Double Review: ‘3 Sisters’ and ‘My Brilliant Friend’ at London’s National Theater
In transposing Chekhov’s 3 Sisters from 1900s Russia to 1960’s Nigeria, poet and playwright Inua Ellams has given the much-performed play new resonance rarely seen on a London stage.
And so the Prozorov siblings – Olga, Marsha, Irina and Andrey are now Lolo, Nne Chukwu, Udo and Dimgba – Igbo’s who have fled Lagos (at the time the nation’s capital) for Owerri in secessionist Biafra. The Nigerian army, supported by British weaponry, is determined to win back control of the oil rich Biafran states. A food blockage leads to starvation and aerial bombings weaken the ill-equip army.
Circumstances may differ in Ellam’s version – and second play for the National Theater after 2017’s Barbershop Chronicles – but both sets of characters’ aspirations are philosophically the same. Chekov’s own original dialogue receives equal weight and equal laughs Ellam’s own additions.
A newcomer to the play will struggle to tell Chekov’s well used text from Ellam’s inventions, except for explicit references of British colonial greed and particularly Nigeria’s fight for independence and its suppression of Biafra’s quest for self-nationhood.

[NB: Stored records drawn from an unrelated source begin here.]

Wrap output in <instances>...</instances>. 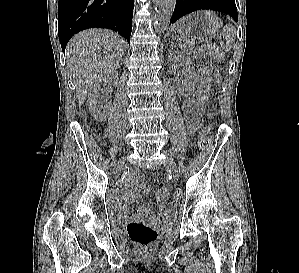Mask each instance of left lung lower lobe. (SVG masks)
I'll list each match as a JSON object with an SVG mask.
<instances>
[{
  "instance_id": "1",
  "label": "left lung lower lobe",
  "mask_w": 299,
  "mask_h": 273,
  "mask_svg": "<svg viewBox=\"0 0 299 273\" xmlns=\"http://www.w3.org/2000/svg\"><path fill=\"white\" fill-rule=\"evenodd\" d=\"M201 9L223 12L238 21L235 0H176L170 23H174L182 16Z\"/></svg>"
}]
</instances>
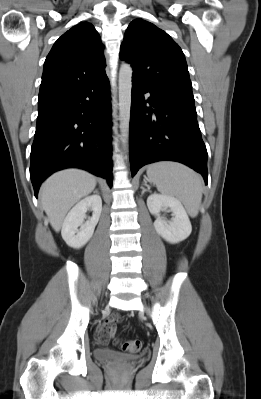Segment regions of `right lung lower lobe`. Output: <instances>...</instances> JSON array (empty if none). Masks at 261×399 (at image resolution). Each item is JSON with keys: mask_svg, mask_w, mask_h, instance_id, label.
I'll return each instance as SVG.
<instances>
[{"mask_svg": "<svg viewBox=\"0 0 261 399\" xmlns=\"http://www.w3.org/2000/svg\"><path fill=\"white\" fill-rule=\"evenodd\" d=\"M111 107L107 76L38 101L30 177L37 197L55 171L78 167L112 186Z\"/></svg>", "mask_w": 261, "mask_h": 399, "instance_id": "right-lung-lower-lobe-1", "label": "right lung lower lobe"}]
</instances>
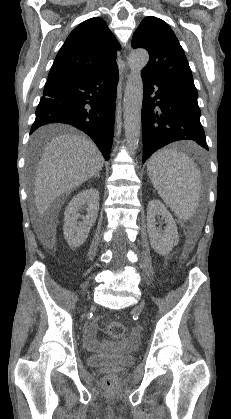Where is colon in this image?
Listing matches in <instances>:
<instances>
[{
	"label": "colon",
	"instance_id": "5ec220e1",
	"mask_svg": "<svg viewBox=\"0 0 231 419\" xmlns=\"http://www.w3.org/2000/svg\"><path fill=\"white\" fill-rule=\"evenodd\" d=\"M107 332L113 339H121L126 333V327L119 321H111L107 326ZM104 383L107 387H112L114 380L112 377H106Z\"/></svg>",
	"mask_w": 231,
	"mask_h": 419
}]
</instances>
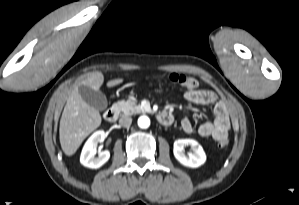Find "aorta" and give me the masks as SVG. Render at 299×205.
I'll use <instances>...</instances> for the list:
<instances>
[{
	"mask_svg": "<svg viewBox=\"0 0 299 205\" xmlns=\"http://www.w3.org/2000/svg\"><path fill=\"white\" fill-rule=\"evenodd\" d=\"M150 125V119L147 116H141L138 119V126L140 128H148Z\"/></svg>",
	"mask_w": 299,
	"mask_h": 205,
	"instance_id": "aorta-1",
	"label": "aorta"
}]
</instances>
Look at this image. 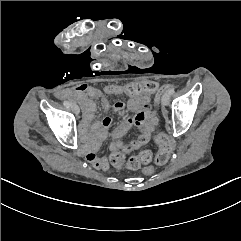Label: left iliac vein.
<instances>
[{
  "label": "left iliac vein",
  "instance_id": "left-iliac-vein-1",
  "mask_svg": "<svg viewBox=\"0 0 241 241\" xmlns=\"http://www.w3.org/2000/svg\"><path fill=\"white\" fill-rule=\"evenodd\" d=\"M169 101H170V96L168 93H165L163 96H162V104L164 106H167L169 104Z\"/></svg>",
  "mask_w": 241,
  "mask_h": 241
}]
</instances>
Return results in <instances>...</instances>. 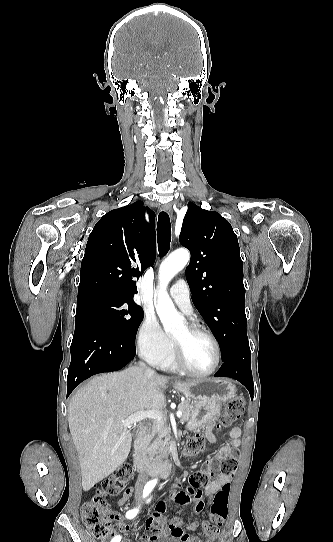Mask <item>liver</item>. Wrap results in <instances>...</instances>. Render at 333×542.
I'll use <instances>...</instances> for the list:
<instances>
[{
  "mask_svg": "<svg viewBox=\"0 0 333 542\" xmlns=\"http://www.w3.org/2000/svg\"><path fill=\"white\" fill-rule=\"evenodd\" d=\"M168 380L167 376H147L145 368L130 366L123 372L95 376L74 394L68 406V424L84 492L125 462L133 434L122 420L139 410H163Z\"/></svg>",
  "mask_w": 333,
  "mask_h": 542,
  "instance_id": "6515ba94",
  "label": "liver"
}]
</instances>
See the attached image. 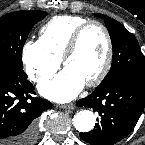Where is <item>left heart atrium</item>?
Returning a JSON list of instances; mask_svg holds the SVG:
<instances>
[{"mask_svg": "<svg viewBox=\"0 0 145 145\" xmlns=\"http://www.w3.org/2000/svg\"><path fill=\"white\" fill-rule=\"evenodd\" d=\"M85 85L84 79L70 67H65L54 79L40 84V93L57 102L73 99Z\"/></svg>", "mask_w": 145, "mask_h": 145, "instance_id": "39dd6f15", "label": "left heart atrium"}]
</instances>
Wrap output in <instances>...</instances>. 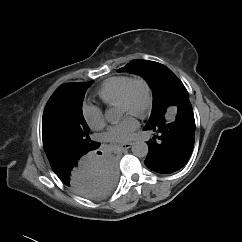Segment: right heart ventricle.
<instances>
[{
    "label": "right heart ventricle",
    "instance_id": "1",
    "mask_svg": "<svg viewBox=\"0 0 242 242\" xmlns=\"http://www.w3.org/2000/svg\"><path fill=\"white\" fill-rule=\"evenodd\" d=\"M132 77L128 75L114 76L104 81L97 90V95L108 106L117 105L122 92Z\"/></svg>",
    "mask_w": 242,
    "mask_h": 242
}]
</instances>
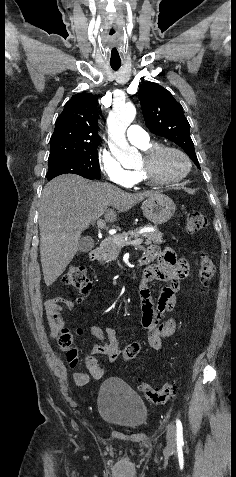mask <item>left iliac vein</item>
I'll list each match as a JSON object with an SVG mask.
<instances>
[{
	"label": "left iliac vein",
	"instance_id": "4c4485c4",
	"mask_svg": "<svg viewBox=\"0 0 236 477\" xmlns=\"http://www.w3.org/2000/svg\"><path fill=\"white\" fill-rule=\"evenodd\" d=\"M167 444L168 447L173 449L176 446V429L174 426H170L167 431Z\"/></svg>",
	"mask_w": 236,
	"mask_h": 477
}]
</instances>
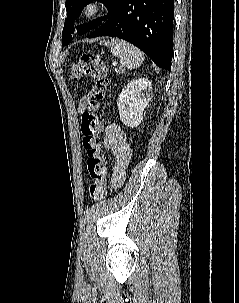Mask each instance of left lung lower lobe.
<instances>
[{
    "label": "left lung lower lobe",
    "mask_w": 239,
    "mask_h": 303,
    "mask_svg": "<svg viewBox=\"0 0 239 303\" xmlns=\"http://www.w3.org/2000/svg\"><path fill=\"white\" fill-rule=\"evenodd\" d=\"M173 0H122L108 20L91 33L118 37L145 52L156 65L171 71Z\"/></svg>",
    "instance_id": "obj_1"
}]
</instances>
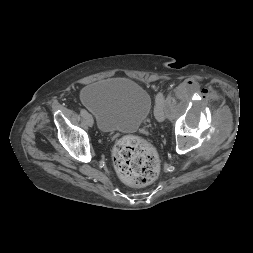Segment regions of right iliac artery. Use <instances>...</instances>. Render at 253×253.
I'll return each mask as SVG.
<instances>
[{"label":"right iliac artery","instance_id":"82829eb1","mask_svg":"<svg viewBox=\"0 0 253 253\" xmlns=\"http://www.w3.org/2000/svg\"><path fill=\"white\" fill-rule=\"evenodd\" d=\"M80 114L84 117L87 114V111L85 109H81Z\"/></svg>","mask_w":253,"mask_h":253}]
</instances>
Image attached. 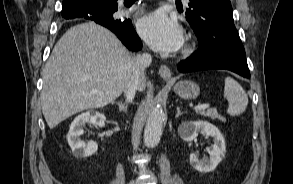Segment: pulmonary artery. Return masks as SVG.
<instances>
[{
	"instance_id": "obj_1",
	"label": "pulmonary artery",
	"mask_w": 293,
	"mask_h": 184,
	"mask_svg": "<svg viewBox=\"0 0 293 184\" xmlns=\"http://www.w3.org/2000/svg\"><path fill=\"white\" fill-rule=\"evenodd\" d=\"M137 8L136 7H131L130 9H128V11H126V12H133V11H135Z\"/></svg>"
}]
</instances>
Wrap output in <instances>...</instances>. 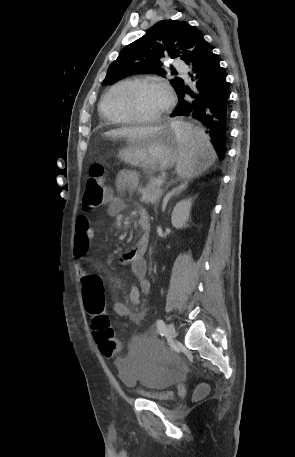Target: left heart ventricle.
<instances>
[{
    "instance_id": "1",
    "label": "left heart ventricle",
    "mask_w": 295,
    "mask_h": 457,
    "mask_svg": "<svg viewBox=\"0 0 295 457\" xmlns=\"http://www.w3.org/2000/svg\"><path fill=\"white\" fill-rule=\"evenodd\" d=\"M162 87L150 86L138 90L134 95V107L136 111L146 117L156 116L167 105Z\"/></svg>"
}]
</instances>
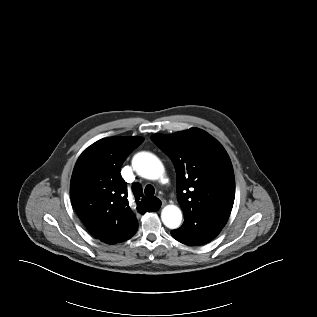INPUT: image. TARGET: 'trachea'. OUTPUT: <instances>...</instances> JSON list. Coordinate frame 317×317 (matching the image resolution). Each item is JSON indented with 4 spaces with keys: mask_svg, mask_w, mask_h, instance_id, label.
<instances>
[{
    "mask_svg": "<svg viewBox=\"0 0 317 317\" xmlns=\"http://www.w3.org/2000/svg\"><path fill=\"white\" fill-rule=\"evenodd\" d=\"M144 192L146 196H153L155 194V189L152 185H147Z\"/></svg>",
    "mask_w": 317,
    "mask_h": 317,
    "instance_id": "1",
    "label": "trachea"
}]
</instances>
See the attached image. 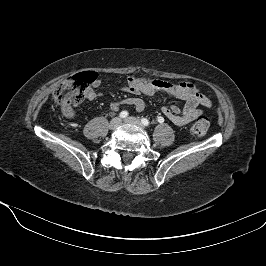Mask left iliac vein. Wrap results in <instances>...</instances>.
I'll list each match as a JSON object with an SVG mask.
<instances>
[{"mask_svg": "<svg viewBox=\"0 0 266 266\" xmlns=\"http://www.w3.org/2000/svg\"><path fill=\"white\" fill-rule=\"evenodd\" d=\"M126 123H130V124H134L137 125L141 128H144V126L142 125L141 121L138 118L135 117H128L124 120Z\"/></svg>", "mask_w": 266, "mask_h": 266, "instance_id": "1", "label": "left iliac vein"}]
</instances>
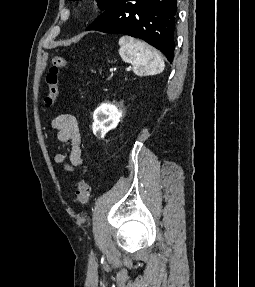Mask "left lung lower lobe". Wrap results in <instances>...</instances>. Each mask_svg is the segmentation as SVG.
Here are the masks:
<instances>
[{
    "instance_id": "0a47b994",
    "label": "left lung lower lobe",
    "mask_w": 255,
    "mask_h": 287,
    "mask_svg": "<svg viewBox=\"0 0 255 287\" xmlns=\"http://www.w3.org/2000/svg\"><path fill=\"white\" fill-rule=\"evenodd\" d=\"M176 20L177 0H114L85 30L142 39L172 63Z\"/></svg>"
}]
</instances>
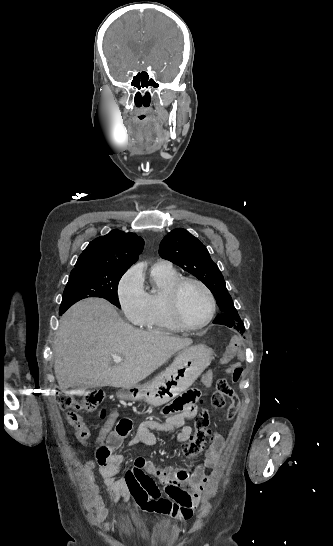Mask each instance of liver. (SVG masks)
I'll return each mask as SVG.
<instances>
[{"instance_id": "liver-1", "label": "liver", "mask_w": 333, "mask_h": 546, "mask_svg": "<svg viewBox=\"0 0 333 546\" xmlns=\"http://www.w3.org/2000/svg\"><path fill=\"white\" fill-rule=\"evenodd\" d=\"M192 339L148 333L125 323L106 300L84 299L60 319L54 371L61 390L136 385ZM124 358L111 365V358Z\"/></svg>"}]
</instances>
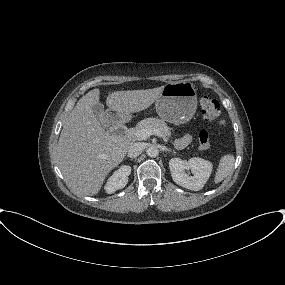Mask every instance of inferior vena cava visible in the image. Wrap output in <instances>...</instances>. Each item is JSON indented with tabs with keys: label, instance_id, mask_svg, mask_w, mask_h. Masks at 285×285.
Segmentation results:
<instances>
[{
	"label": "inferior vena cava",
	"instance_id": "1",
	"mask_svg": "<svg viewBox=\"0 0 285 285\" xmlns=\"http://www.w3.org/2000/svg\"><path fill=\"white\" fill-rule=\"evenodd\" d=\"M144 150V145L142 143H133L128 149V157L135 158L139 156Z\"/></svg>",
	"mask_w": 285,
	"mask_h": 285
}]
</instances>
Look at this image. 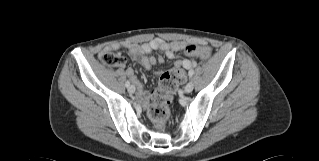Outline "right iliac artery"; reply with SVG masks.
I'll return each mask as SVG.
<instances>
[{
	"label": "right iliac artery",
	"mask_w": 319,
	"mask_h": 161,
	"mask_svg": "<svg viewBox=\"0 0 319 161\" xmlns=\"http://www.w3.org/2000/svg\"><path fill=\"white\" fill-rule=\"evenodd\" d=\"M129 85H130V82L127 80L126 81V87H129Z\"/></svg>",
	"instance_id": "right-iliac-artery-1"
}]
</instances>
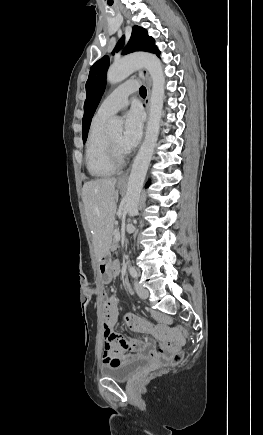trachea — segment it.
<instances>
[{
  "mask_svg": "<svg viewBox=\"0 0 263 435\" xmlns=\"http://www.w3.org/2000/svg\"><path fill=\"white\" fill-rule=\"evenodd\" d=\"M139 93L142 97H145L147 94L146 88L144 86L140 87Z\"/></svg>",
  "mask_w": 263,
  "mask_h": 435,
  "instance_id": "obj_1",
  "label": "trachea"
}]
</instances>
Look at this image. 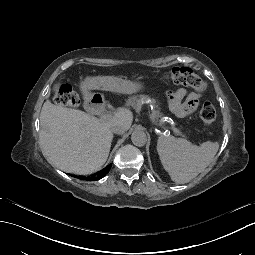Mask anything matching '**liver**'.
Instances as JSON below:
<instances>
[{
  "label": "liver",
  "mask_w": 255,
  "mask_h": 255,
  "mask_svg": "<svg viewBox=\"0 0 255 255\" xmlns=\"http://www.w3.org/2000/svg\"><path fill=\"white\" fill-rule=\"evenodd\" d=\"M109 90L122 93L117 76H101ZM134 114L117 108L104 122L84 111L54 105L47 100L40 114V140L44 155L59 169L88 174L99 170L107 161L114 138L111 126L122 123L131 128Z\"/></svg>",
  "instance_id": "6515ba94"
}]
</instances>
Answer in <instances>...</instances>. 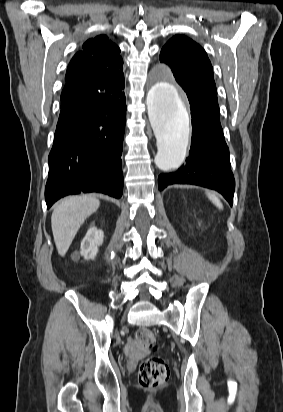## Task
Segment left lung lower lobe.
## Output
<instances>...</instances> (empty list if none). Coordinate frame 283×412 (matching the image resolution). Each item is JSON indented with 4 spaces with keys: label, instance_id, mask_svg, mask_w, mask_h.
Masks as SVG:
<instances>
[{
    "label": "left lung lower lobe",
    "instance_id": "0a47b994",
    "mask_svg": "<svg viewBox=\"0 0 283 412\" xmlns=\"http://www.w3.org/2000/svg\"><path fill=\"white\" fill-rule=\"evenodd\" d=\"M183 87L192 116L190 156L177 171L159 175V190L172 184L198 185L218 191L232 206L235 180L220 124L219 106Z\"/></svg>",
    "mask_w": 283,
    "mask_h": 412
}]
</instances>
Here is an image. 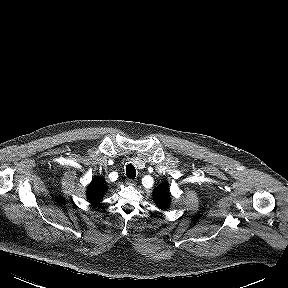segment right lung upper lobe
Segmentation results:
<instances>
[{
    "instance_id": "1",
    "label": "right lung upper lobe",
    "mask_w": 288,
    "mask_h": 288,
    "mask_svg": "<svg viewBox=\"0 0 288 288\" xmlns=\"http://www.w3.org/2000/svg\"><path fill=\"white\" fill-rule=\"evenodd\" d=\"M106 190L101 178H95L88 186V198L95 204L98 203Z\"/></svg>"
}]
</instances>
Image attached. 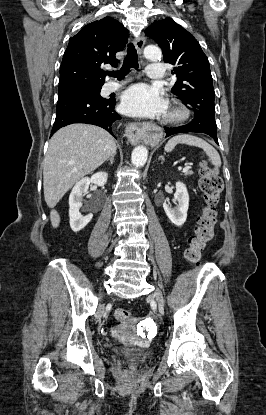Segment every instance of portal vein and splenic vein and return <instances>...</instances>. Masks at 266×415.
<instances>
[{
	"label": "portal vein and splenic vein",
	"mask_w": 266,
	"mask_h": 415,
	"mask_svg": "<svg viewBox=\"0 0 266 415\" xmlns=\"http://www.w3.org/2000/svg\"><path fill=\"white\" fill-rule=\"evenodd\" d=\"M190 169V166H185L184 168H183V170H182V172H186V171H188Z\"/></svg>",
	"instance_id": "18ae733b"
}]
</instances>
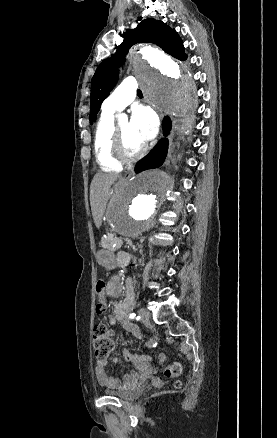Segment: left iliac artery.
<instances>
[{
  "label": "left iliac artery",
  "mask_w": 277,
  "mask_h": 438,
  "mask_svg": "<svg viewBox=\"0 0 277 438\" xmlns=\"http://www.w3.org/2000/svg\"><path fill=\"white\" fill-rule=\"evenodd\" d=\"M135 316H136V314H135V313H131V314L129 315V318H131V319H134V318H135ZM138 318H140V317L138 316Z\"/></svg>",
  "instance_id": "1"
}]
</instances>
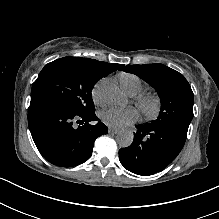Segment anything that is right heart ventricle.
I'll list each match as a JSON object with an SVG mask.
<instances>
[{
    "instance_id": "obj_1",
    "label": "right heart ventricle",
    "mask_w": 219,
    "mask_h": 219,
    "mask_svg": "<svg viewBox=\"0 0 219 219\" xmlns=\"http://www.w3.org/2000/svg\"><path fill=\"white\" fill-rule=\"evenodd\" d=\"M117 78L121 88L131 96L138 94L144 88L143 80L136 74L121 72Z\"/></svg>"
}]
</instances>
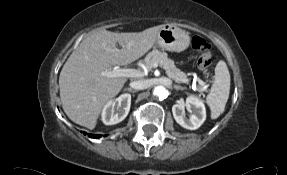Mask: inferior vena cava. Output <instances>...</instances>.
Instances as JSON below:
<instances>
[{
	"label": "inferior vena cava",
	"mask_w": 287,
	"mask_h": 175,
	"mask_svg": "<svg viewBox=\"0 0 287 175\" xmlns=\"http://www.w3.org/2000/svg\"><path fill=\"white\" fill-rule=\"evenodd\" d=\"M130 87L137 90L147 89L149 87V82L147 80L132 81L130 83Z\"/></svg>",
	"instance_id": "602c4592"
}]
</instances>
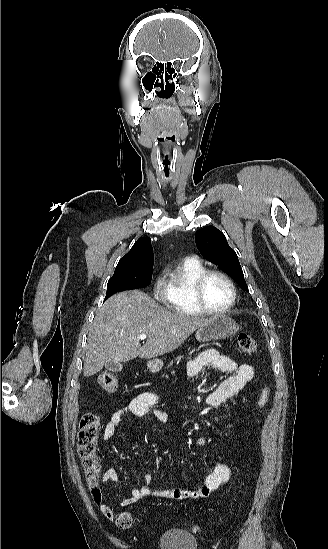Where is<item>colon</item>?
Listing matches in <instances>:
<instances>
[{
    "instance_id": "obj_1",
    "label": "colon",
    "mask_w": 328,
    "mask_h": 549,
    "mask_svg": "<svg viewBox=\"0 0 328 549\" xmlns=\"http://www.w3.org/2000/svg\"><path fill=\"white\" fill-rule=\"evenodd\" d=\"M237 344L239 351L244 355H252L257 351V343L253 337L241 333L238 335ZM98 384L105 392L113 393L118 389V378L112 371H103L98 375ZM270 390L264 388L257 400V410H262L268 403ZM100 430L99 417L93 413H86L79 426L77 437L78 454L85 472L91 496L96 503L103 498L99 485L100 464L96 455V446ZM116 525L121 529H128L133 523V516L129 511H123L115 517ZM198 527H193L197 532Z\"/></svg>"
}]
</instances>
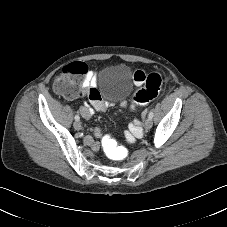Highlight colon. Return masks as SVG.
Wrapping results in <instances>:
<instances>
[{"instance_id":"obj_1","label":"colon","mask_w":227,"mask_h":227,"mask_svg":"<svg viewBox=\"0 0 227 227\" xmlns=\"http://www.w3.org/2000/svg\"><path fill=\"white\" fill-rule=\"evenodd\" d=\"M82 74L81 65L73 63L67 65L63 71L57 76L54 86L55 89L66 97H73L79 88L78 78ZM134 81H142L141 87L134 93L131 99L132 105H146L155 99L162 89L164 78L159 73H151L144 76L142 71H137L133 75ZM92 101H97L99 98L97 90H92L89 94ZM103 149L110 160H122L128 150L119 148L110 142L109 138H104L102 141Z\"/></svg>"}]
</instances>
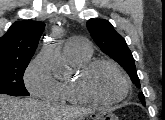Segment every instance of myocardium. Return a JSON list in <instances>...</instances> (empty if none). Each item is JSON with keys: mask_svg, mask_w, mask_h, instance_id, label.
Returning a JSON list of instances; mask_svg holds the SVG:
<instances>
[{"mask_svg": "<svg viewBox=\"0 0 165 120\" xmlns=\"http://www.w3.org/2000/svg\"><path fill=\"white\" fill-rule=\"evenodd\" d=\"M107 65L114 68L122 77L124 82V91L121 96L113 99H103L98 97L91 89L90 79L94 71L102 66ZM76 88L79 94L87 101L111 105L124 100L130 90V80L124 69L116 62L109 59H94L85 64L79 71L76 79Z\"/></svg>", "mask_w": 165, "mask_h": 120, "instance_id": "1", "label": "myocardium"}]
</instances>
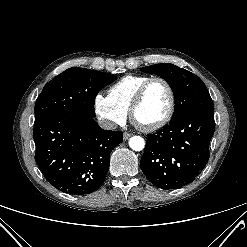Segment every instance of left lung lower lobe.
Instances as JSON below:
<instances>
[{
  "instance_id": "left-lung-lower-lobe-1",
  "label": "left lung lower lobe",
  "mask_w": 247,
  "mask_h": 247,
  "mask_svg": "<svg viewBox=\"0 0 247 247\" xmlns=\"http://www.w3.org/2000/svg\"><path fill=\"white\" fill-rule=\"evenodd\" d=\"M214 114L188 113L148 135L140 166L156 187H183L199 175L209 159Z\"/></svg>"
}]
</instances>
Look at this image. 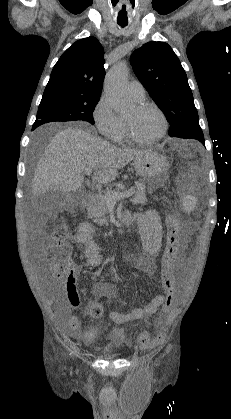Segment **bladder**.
Returning <instances> with one entry per match:
<instances>
[{
	"label": "bladder",
	"instance_id": "obj_1",
	"mask_svg": "<svg viewBox=\"0 0 231 419\" xmlns=\"http://www.w3.org/2000/svg\"><path fill=\"white\" fill-rule=\"evenodd\" d=\"M104 354H105V356H106V357H108V358H113V357H115V355H116V353H115V349H114L113 347H107V348L104 350Z\"/></svg>",
	"mask_w": 231,
	"mask_h": 419
}]
</instances>
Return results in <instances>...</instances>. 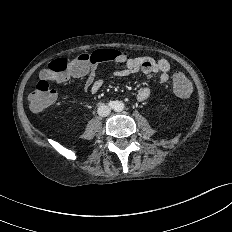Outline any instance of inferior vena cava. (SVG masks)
I'll return each instance as SVG.
<instances>
[{
    "mask_svg": "<svg viewBox=\"0 0 232 232\" xmlns=\"http://www.w3.org/2000/svg\"><path fill=\"white\" fill-rule=\"evenodd\" d=\"M98 115L102 117H106L110 114L111 109L109 106L101 104L97 109Z\"/></svg>",
    "mask_w": 232,
    "mask_h": 232,
    "instance_id": "inferior-vena-cava-1",
    "label": "inferior vena cava"
}]
</instances>
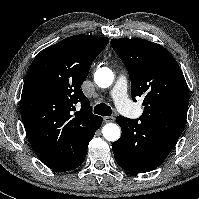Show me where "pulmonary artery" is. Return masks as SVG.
Wrapping results in <instances>:
<instances>
[{
    "instance_id": "e3ab8cb5",
    "label": "pulmonary artery",
    "mask_w": 199,
    "mask_h": 199,
    "mask_svg": "<svg viewBox=\"0 0 199 199\" xmlns=\"http://www.w3.org/2000/svg\"><path fill=\"white\" fill-rule=\"evenodd\" d=\"M111 97L120 111L126 112L129 105L128 82L124 75H120L111 91Z\"/></svg>"
}]
</instances>
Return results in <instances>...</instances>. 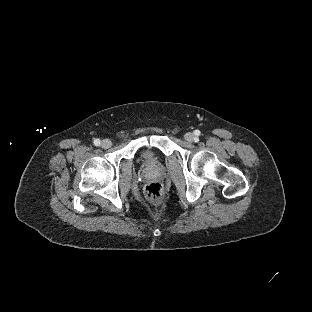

These weighty political debates are balanced by pointed jokes, one of which about the prospect of a “black” member of the royal family someday ascending to the British throne, drew big laughs and thankfully wasn’t developed any further. Period details are few but effective. A Ludo board game is brandished but unused, Nne Chukwu is seen reading Elechi Aladi’s “The Concubine” publishing success in 1966 and the costumes do recall the uniforms of the Nigerian/ Biafran army.
A committed ensemble performance often sparkles with individual brilliance not least from Jude Akuwudike (Eze) as the failed doctor; Rachel Ofori (Udo) as the youngest sibling whose longing for Lagos and love never deteriorates into petulance; Ken Nwosu (Ikemba), in voice control and gravitas, is the embodiment of military professionalism; while Sara Niles (Lolo)’s compelling authority as an aging spinster and headteacher tasked with creating a new nation curriculum.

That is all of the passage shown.